Saturday, November 17, 2018
The Fox and the Train by Alice Gent is hard to define by genre. Part fable, part folk story, part allegory, part fairy tale. From the first page, the reader is invited into a world of magic and the seemingly impossible. “For we have some flax golden tales to spin…” From that moment I knew I would love this tale of the fox and the train. The story is set some time in the last century, and there is a war and hardship. Thirteen-year-old Anna has lost her father, but he was “lost” from the time of the previous “Old War” anyway. With the help of her grandmother, Anna cares for her mother, whose memories have been stolen by “the black foxes.” Her brother Anderson is away fighting on the front, and her other brother, Michael, works on the mine. Bad news comes of the cave-in at the mine. When the train and the tracks are damaged by a treefall, someone must go on foot to help the miners. Anna decides to go with her friend, Benny, who is clever and strange and not like other people. However, to get to the mines, their journey takes them into the magic, danger, and darkness of the woods, the home of the Spirit King.
The descriptions are detailed, intense, and lyrical, giving an immediacy that draws the reader right into Anna’s experiences. The first part of the book is quite realistic with hints of magicality and the pace is slow as the author sets the scene of Anna’s life and the events leading up to the tragedy of the mine collapse and the damage to the train tracks. The second half dramatically speeds up the chain of events as it plunges the reader and Benny and Anna into a world that isn’t quite real. One wonders if Anna’s visions of the Spirit King, in the form of a fox, are perhaps hallucinations from the cold and hunger. The pace becomes quite frantic as the two teens must combat fatigue, cold, hunger, the environment, and enemy soldiers. The story itself is fascinating as the reader is taken along with Anna in her quest, both internal and external, and in her being able to overcome the tests presented to her. I found myself completely absorbed in the unfolding of events and I loved the appearance of the Spirit King.

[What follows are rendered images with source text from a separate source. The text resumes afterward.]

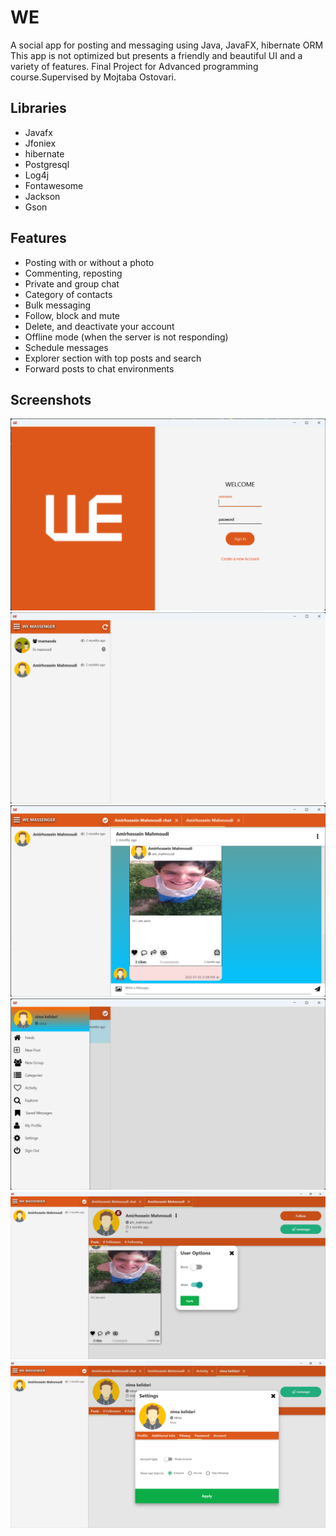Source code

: # WE
A social app for posting and messaging  using Java, JavaFX, hibernate ORM
This app is not optimized but presents  a friendly and beautiful UI and a variety of features.
Final Project for Advanced programming course.Supervised by Mojtaba Ostovari.
## Libraries
- Javafx
- Jfoniex
- hibernate
- Postgresql
- Log4j
- Fontawesome
- Jackson
- Gson
## Features
- Posting with or without a photo
- Commenting, reposting
- Private and group chat
- Category of contacts
- Bulk messaging
- Follow, block and mute
- Delete, and deactivate your account
- Offline mode (when the server is not responding)
- Schedule messages
- Explorer section with top posts and search
- Forward posts to chat environments
## Screenshots
![login](/screenshots/login.png)
![main](/screenshots/main.png)
![chat](/screenshots/chat.png)
![side menu](/screenshots/menu.png)
![profile](/screenshots/profile.png)
![settings](/screenshots/settings.png)


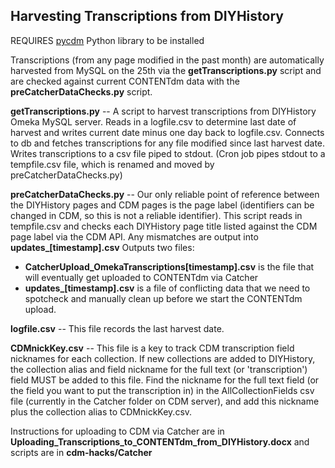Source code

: ## Harvesting Transcriptions from DIYHistory

REQUIRES [pycdm](http://github.com/saverkamp/pycdm) Python library to be installed   

Transcriptions (from any page modified in the past month) are automatically harvested from MySQL on the 25th via the **getTranscriptions.py** script and are checked against current CONTENTdm data with the **preCatcherDataChecks.py** script.  

**getTranscriptions.py** -- A script to harvest transcriptions from DIYHistory Omeka MySQL server. Reads in a logfile.csv to determine last date of harvest and writes current date minus one day back to logfile.csv. Connects to db and fetches transcriptions for any file modified since last harvest date. Writes transcriptions to a csv file piped to stdout. (Cron job pipes stdout to a tempfile.csv file, which is renamed and moved by preCatcherDataChecks.py)

**preCatcherDataChecks.py** -- Our only reliable point of reference between the DIYHistory pages and CDM pages is the page label (identifiers can be changed in CDM, so this is not a reliable identifier). This script reads in tempfile.csv and checks each DIYHistory page title listed against the CDM page label via the CDM API. Any mismatches are output into **updates_[timestamp].csv** Outputs two files:
* **CatcherUpload_OmekaTranscriptions[timestamp].csv** is the file that will eventually get uploaded to CONTENTdm via Catcher 
* **updates_[timestamp].csv** is a file of conflicting data that we need to spotcheck and manually clean up before we start the CONTENTdm upload.  

**logfile.csv** -- This file records the last harvest date.  

**CDMnickKey.csv** -- This file is a key to track CDM transcription field nicknames for each collection. If new collections are added to DIYHistory, the collection alias and field nickname for the full text (or 'transcription') field MUST be added to this file. Find the nickname for the full text field (or the field you want to put the transcription in) in the AllCollectionFields csv file (currently in the Catcher folder on CDM server), and add this nickname plus the collection alias to CDMnickKey.csv.  

Instructions for uploading to CDM via Catcher are in **Uploading_Transcriptions_to_CONTENTdm_from_DIYHistory.docx** and scripts are in **cdm-hacks/Catcher**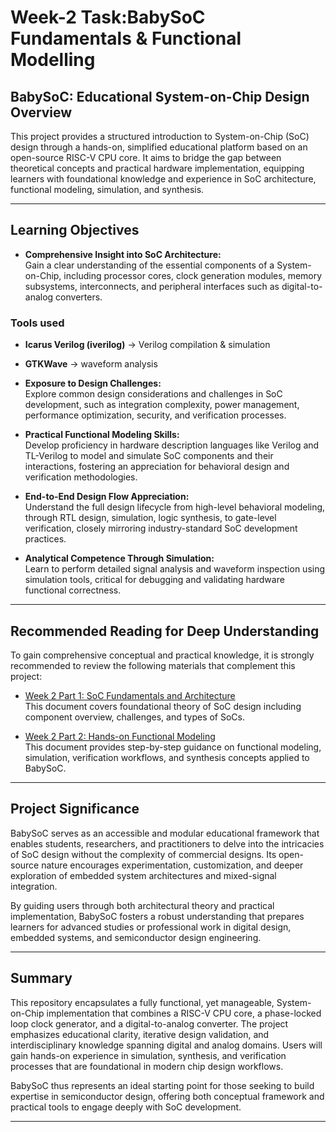#  Week-2 Task:BabySoC Fundamentals & Functional Modelling

## BabySoC: Educational System-on-Chip Design Overview

This project provides a structured introduction to System-on-Chip (SoC) design through a hands-on, simplified educational platform based on an open-source RISC-V CPU core. It aims to bridge the gap between theoretical concepts and practical hardware implementation, equipping learners with foundational knowledge and experience in SoC architecture, functional modeling, simulation, and synthesis.

---

## Learning Objectives

- **Comprehensive Insight into SoC Architecture:**  
  Gain a clear understanding of the essential components of a System-on-Chip, including processor cores, clock generation modules, memory subsystems, interconnects, and peripheral interfaces such as digital-to-analog converters.
  
### Tools used
- **Icarus Verilog (iverilog)** → Verilog compilation & simulation  
- **GTKWave** → waveform analysis  

- **Exposure to Design Challenges:**  
  Explore common design considerations and challenges in SoC development, such as integration complexity, power management, performance optimization, security, and verification processes.

- **Practical Functional Modeling Skills:**  
  Develop proficiency in hardware description languages like Verilog and TL-Verilog to model and simulate SoC components and their interactions, fostering an appreciation for behavioral design and verification methodologies.

- **End-to-End Design Flow Appreciation:**  
  Understand the full design lifecycle from high-level behavioral modeling, through RTL design, simulation, logic synthesis, to gate-level verification, closely mirroring industry-standard SoC development practices.

- **Analytical Competence Through Simulation:**  
  Learn to perform detailed signal analysis and waveform inspection using simulation tools, critical for debugging and validating hardware functional correctness.

---

## Recommended Reading for Deep Understanding

To gain comprehensive conceptual and practical knowledge, it is strongly recommended to review the following materials that complement this project:

- [Week 2 Part 1: SoC Fundamentals and Architecture](https://github.com/JANADINI/RISC-V-TAPEOUT/tree/main/Week-2/Part-1)  
  This document covers foundational theory of SoC design including component overview, challenges, and types of SoCs.

- [Week 2 Part 2: Hands-on Functional Modeling](https://github.com/JANADINI/RISC-V-TAPEOUT/tree/main/Week-2/Part-2)  
  This document provides step-by-step guidance on functional modeling, simulation, verification workflows, and synthesis concepts applied to BabySoC.

---

## Project Significance

BabySoC serves as an accessible and modular educational framework that enables students, researchers, and practitioners to delve into the intricacies of SoC design without the complexity of commercial designs. Its open-source nature encourages experimentation, customization, and deeper exploration of embedded system architectures and mixed-signal integration.

By guiding users through both architectural theory and practical implementation, BabySoC fosters a robust understanding that prepares learners for advanced studies or professional work in digital design, embedded systems, and semiconductor design engineering.

---

## Summary

This repository encapsulates a fully functional, yet manageable, System-on-Chip implementation that combines a RISC-V CPU core, a phase-locked loop clock generator, and a digital-to-analog converter. The project emphasizes educational clarity, iterative design validation, and interdisciplinary knowledge spanning digital and analog domains. Users will gain hands-on experience in simulation, synthesis, and verification processes that are foundational in modern chip design workflows.

BabySoC thus represents an ideal starting point for those seeking to build expertise in semiconductor design, offering both conceptual framework and practical tools to engage deeply with SoC development.

---




   





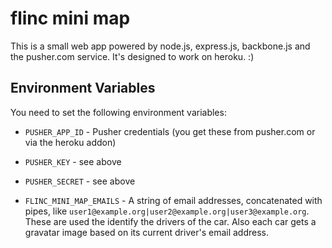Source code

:# flinc mini map

This is a small web app powered by node.js, express.js, backbone.js and the pusher.com service. It's designed to work on heroku. :)

## Environment Variables

You need to set the following environment variables:

* `PUSHER_APP_ID` - Pusher credentials (you get these from pusher.com or via the heroku addon)

* `PUSHER_KEY` - see above

* `PUSHER_SECRET` - see above

* `FLINC_MINI_MAP_EMAILS` - A string of email addresses, concatenated with pipes, like `user1@example.org|user2@example.org|user3@example.org`. These are used the identify the drivers of the car. Also each car gets a gravatar image based on its current driver's email address.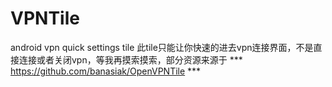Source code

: # VPNTile
android vpn quick settings tile
此tile只能让你快速的进去vpn连接界面，不是直接连接或者关闭vpn，等我再摸索摸索，部分资源来源于 *** https://github.com/banasiak/OpenVPNTile ***
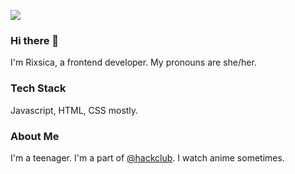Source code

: 
![](https://images4.alphacoders.com/973/thumb-1920-973967.jpg)
### Hi there 👋

I'm Rixsica, a frontend developer. My pronouns are she/her.

### Tech Stack

Javascript, HTML, CSS mostly.

### About Me

I'm a teenager. I'm a part of [@hackclub](https://github.com/hackclub). I watch anime sometimes.
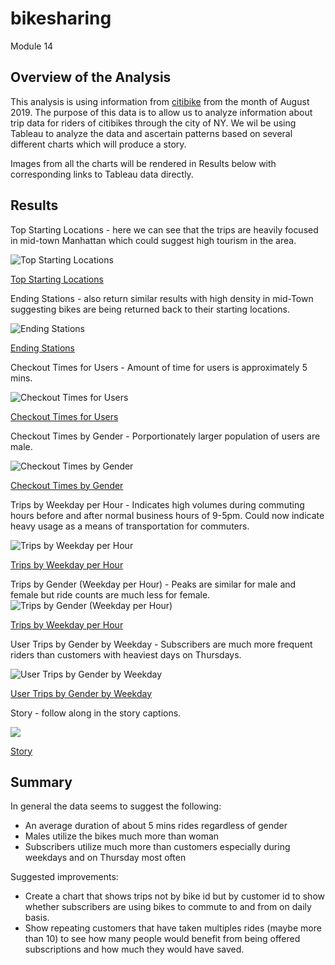 # bikesharing
Module 14

## Overview of the Analysis

This analysis is using information from [citibike](https://ride.citibikenyc.com/system-data) from the month of August 2019.  The purpose of this data is to allow us to analyze information about trip data for riders of citibikes through the city of NY.  We wil be using Tableau to analyze the data and ascertain patterns based on several different charts which will produce a story.

Images from all the charts will be rendered in Results below with corresponding links to Tableau data directly.

## Results

Top Starting Locations - here we can see that the trips are heavily focused in mid-town Manhattan which could suggest high tourism in the area.

![Top Starting Locations](https://github.com/lavec0324/bikesharing/blob/main/Resources/Top%20Starting%20Locations.png)

[Top Starting Locations](https://public.tableau.com/views/EndingStationLatitude/EndingStationLatitude?:language=en-US&:display_count=n&:origin=viz_share_link)


Ending Stations - also return similar results with high density in mid-Town suggesting bikes are being returned back to their starting locations.

![Ending Stations](https://github.com/lavec0324/bikesharing/blob/main/Resources/Ending%20Station%20Latitude.png)

[Ending Stations](https://public.tableau.com/views/EndingStationLatitude/EndingStationLatitude?:language=en-US&:display_count=n&:origin=viz_share_link)


Checkout Times for Users - Amount of time for users is approximately 5 mins.

![Checkout Times for Users](https://github.com/lavec0324/bikesharing/blob/main/Resources/Checkout%20Times%20for%20Users.png)

[Checkout Times for Users](https://public.tableau.com/views/CheckoutTimeforUsers_16516218685020/CheckoutTimesforUsers?:language=en-US&:display_count=n&:origin=viz_share_link)


Checkout Times by Gender - Porportionately larger population of users are male.

![Checkout Times by Gender](https://github.com/lavec0324/bikesharing/blob/main/Resources/Checkout%20TImes%20by%20Gender.png)

[Checkout Times by Gender](https://public.tableau.com/views/CheckoutTimesbyGender_16516220965410/CheckoutTImesbyGender?:language=en-US&:display_count=n&:origin=viz_share_link)


Trips by Weekday per Hour - Indicates high volumes during commuting hours before and after normal business hours of 9-5pm.   Could now indicate heavy usage as a means of transportation for commuters.

![Trips by Weekday per Hour](https://github.com/lavec0324/bikesharing/blob/main/Resources/Trips%20by%20Weekday%20per%20Hour.png)

[Trips by Weekday per Hour](https://public.tableau.com/views/TripsbyWeekdayperHour_16516232987390/TripsbyWeekdayperHour?:language=en-US&:display_count=n&:origin=viz_share_link)


Trips by Gender (Weekday per Hour) - Peaks are similar for male and female but ride counts are much less for female.
![Trips by Gender (Weekday per Hour)](https://github.com/lavec0324/bikesharing/blob/main/Resources/Trips%20by%20Gender%20(Weekday%20per%20Hour).png)

[Trips by Weekday per Hour](https://public.tableau.com/views/TripsbyWeekdayperHour_16516232987390/TripsbyWeekdayperHour?:language=en-US&:display_count=n&:origin=viz_share_link)


User Trips by Gender by Weekday - Subscribers are much more frequent riders than customers with heaviest days on Thursdays.

![User Trips by Gender by Weekday](https://github.com/lavec0324/bikesharing/blob/main/Resources/User%20Trips%20by%20Gender%20by%20Weekday.png)

[User Trips by Gender by Weekday](https://public.tableau.com/views/UserTripsbyGenderbyWeekday_16516234822140/UserTripsbyGenderbyWeekday?:language=en-US&:display_count=n&:origin=viz_share_link)


Story - follow along in the story captions.

![](https://github.com/lavec0324/bikesharing/blob/main/Resources/NYC%20Bike%20Trip.png)

[Story](https://public.tableau.com/views/NYCBikeTripStory/NYCBikeTrip?:language=en-US&:display_count=n&:origin=viz_share_link)

## Summary

In general the data seems to suggest the following:

* An average duration of about 5 mins rides regardless of gender
* Males utilize the bikes much more than woman
* Subscribers utilize much more than customers especially during weekdays and on Thursday most often

Suggested improvements:

* Create a chart that shows trips not by bike id but by customer id to show whether subscribers are using bikes to commute to and from on daily basis.
* Show repeating customers that have taken multiples rides (maybe more than 10) to see how many people would benefit from being offered subscriptions and how much they would have saved.



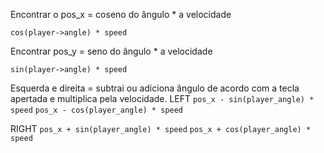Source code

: Encontrar o pos_x = coseno do ângulo \* a velocidade

`cos(player->angle) * speed`

Encontrar pos_y = seno do ângulo \* a velocidade

`sin(player->angle) * speed`

Esquerda e direita = subtrai ou adiciona ângulo de acordo com a tecla apertada e multiplica pela velocidade.
LEFT
`pos_x - sin(player_angle) * speed`
`pos_x - cos(player_angle) * speed`

RIGHT
`pos_x + sin(player_angle) * speed`
`pos_x + cos(player_angle) * speed`
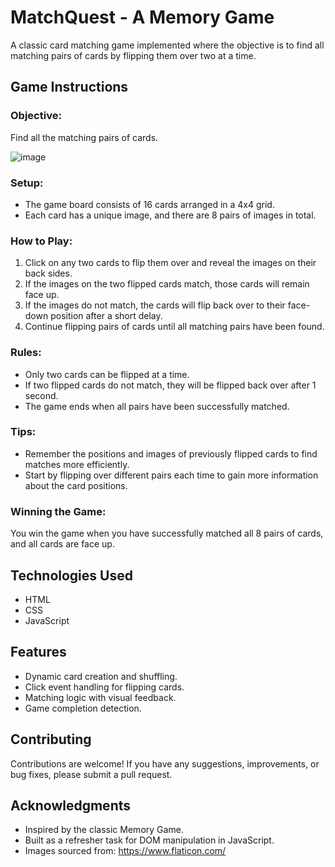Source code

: # MatchQuest - A Memory Game

A classic card matching game implemented where the objective is to find all matching pairs of cards by flipping them over two at a time.

## Game Instructions

### Objective:
Find all the matching pairs of cards.

![image](https://github.com/altechemist/CodeTribe/assets/66011900/a6793879-6319-403a-98ea-368beccc5a22)


### Setup:
- The game board consists of 16 cards arranged in a 4x4 grid.
- Each card has a unique image, and there are 8 pairs of images in total.

### How to Play:
1. Click on any two cards to flip them over and reveal the images on their back sides.
2. If the images on the two flipped cards match, those cards will remain face up.
3. If the images do not match, the cards will flip back over to their face-down position after a short delay.
4. Continue flipping pairs of cards until all matching pairs have been found.

### Rules:
- Only two cards can be flipped at a time.
- If two flipped cards do not match, they will be flipped back over after 1 second.
- The game ends when all pairs have been successfully matched.

### Tips:
- Remember the positions and images of previously flipped cards to find matches more efficiently.
- Start by flipping over different pairs each time to gain more information about the card positions.

### Winning the Game:
You win the game when you have successfully matched all 8 pairs of cards, and all cards are face up.

## Technologies Used

- HTML
- CSS
- JavaScript

## Features

- Dynamic card creation and shuffling.
- Click event handling for flipping cards.
- Matching logic with visual feedback.
- Game completion detection.

## Contributing

Contributions are welcome! If you have any suggestions, improvements, or bug fixes, please submit a pull request.

## Acknowledgments

- Inspired by the classic Memory Game.
- Built as a refresher task for DOM manipulation in JavaScript.
- Images sourced from: https://www.flaticon.com/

I am not very fond of present tense in a story but somehow this works in The Fox and the Train. There is a lot of telling as the author sets the scene, which I find did slow things down a bit, and perhaps it would have been better for the reader to work out the meaning behind the apparitions of the Spirit King. However, the author has delved into many themes that will resonate with readers and perhaps the most important message to take from this story is the power of love, and how courage comes from the most surprising places.